• [Task instructions]
a: In the Focalist clearance announcement, rewrite the paragraph beginning "Image-guided procedures involving the placement" as a short bulleted list that keeps its main facts.
b: Extend the Focalist clearance announcement, starting after its final paragraph.

**** Passage to read ****

Mendaera, Inc., a healthcare technology company focused on developing universal medical robotics, announced it has received U.S. Food and Drug Administration (FDA) 510(k) clearance for its handheld robotic system, Focalist. The novel system is designed to simplify and enhance the precision of ultrasound-guided needle placement, addressing a technically demanding procedure performed across many specialties and care settings.
Addressing a Critical Healthcare Challenge
Image-guided procedures involving the placement of needles or other common interventional instruments are a cornerstone of medical care, used in hundreds of millions of patient encounters globally each year. Despite being commonplace, successful procedures are highly dependent on the operator's coordination, spatial judgment and experience—skills that are hard to acquire and vary significantly across providers and institutions, leading to inconsistent patient experiences and system-wide inefficiencies.
"Precise placement of needles to perform a wide range of procedures—organ access, biopsies, vascular access or therapy delivery, as examples—is a very challenging, but foundational technique that underpins most patient care journeys," said Josh DeFonzo, co-founder and CEO of Mendaera. "Our mission is to ensure that these procedures are delivered safely and efficiently across the healthcare system by enabling more providers with the confidence needed to perform these techniques."

**** Listed entries ****

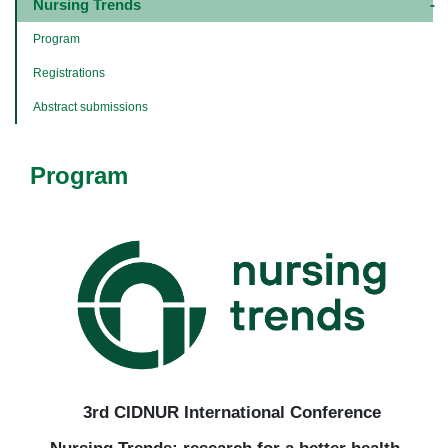
navigation
Nursing Trends
-
4º
Program
e
5º
Registrations
níveis
Abstract submissions
Program
3rd CIDNUR International Conference
Nursing Trends: research for a better health –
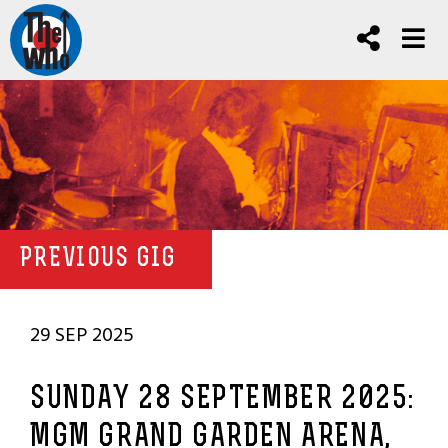
PREVIOUS GIG
29 SEP 2025
SUNDAY 28 SEPTEMBER 2025:
MGM GRAND GARDEN ARENA,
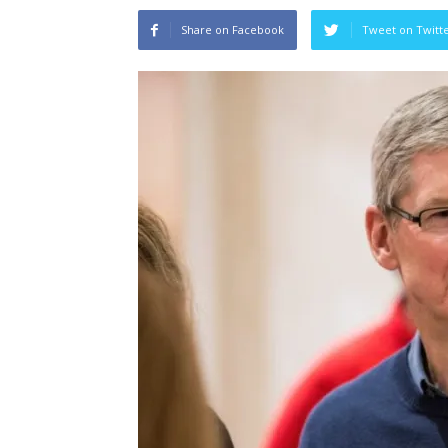
Share on Facebook
Tweet on Twitt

****

• [Answers to the exercise]
a:
- Image-guided placement of needles and other common interventional instruments is central to medical care and is used in hundreds of millions of patient encounters worldwide each year.
- Success depends heavily on the operator's coordination, spatial judgment and experience.
- These skills are hard to acquire and vary widely across providers and institutions.
- The result is inconsistent patient experiences and system-wide inefficiencies.

b:
Technology Integration and Features
Focalist is designed to support precise and consistent needle placement across a breadth of users and clinical settings. The system integrates handheld robotics, real-time ultrasound imaging, and advanced software that makes medical procedures more approachable. Key features include touchscreen targeting, robotic needle positioning, and continuous needle depth-tracking, enabling a reproducible procedure experience.
The technology represents what experts describe as a meaningful evolution in minimally invasive procedures. Gerhard J. Fuchs, professor of clinical urology at the University of Southern California, noted that the combination of ultrasound imaging and robotics may improve access to minimally invasive procedures. "Mendaera's platform represents a meaningful evolution—one with the potential to broaden access to minimally invasive procedures and elevate the standard of care," Fuchs said.
Commercial Launch Strategy
Mendaera will initiate a limited launch of its Focalist System in leading institutions during 2025, supporting procedures in urology such as percutaneous nephrolithotomy (PCNL), where precise access to the kidney is required, and expanding to other specialties thereafter. The company anticipates full commercialization of the Focalist System in 2026.
Broader Industry Context
The clearance of Mendaera's Focalist system highlights the broader trend of integrating robotics and real-time imaging to democratize precision medicine. As pressure grows to improve patient outcomes while reducing procedure times and complication rates, the healthcare sector has increasingly turned to robotic assistance to enhance standard techniques.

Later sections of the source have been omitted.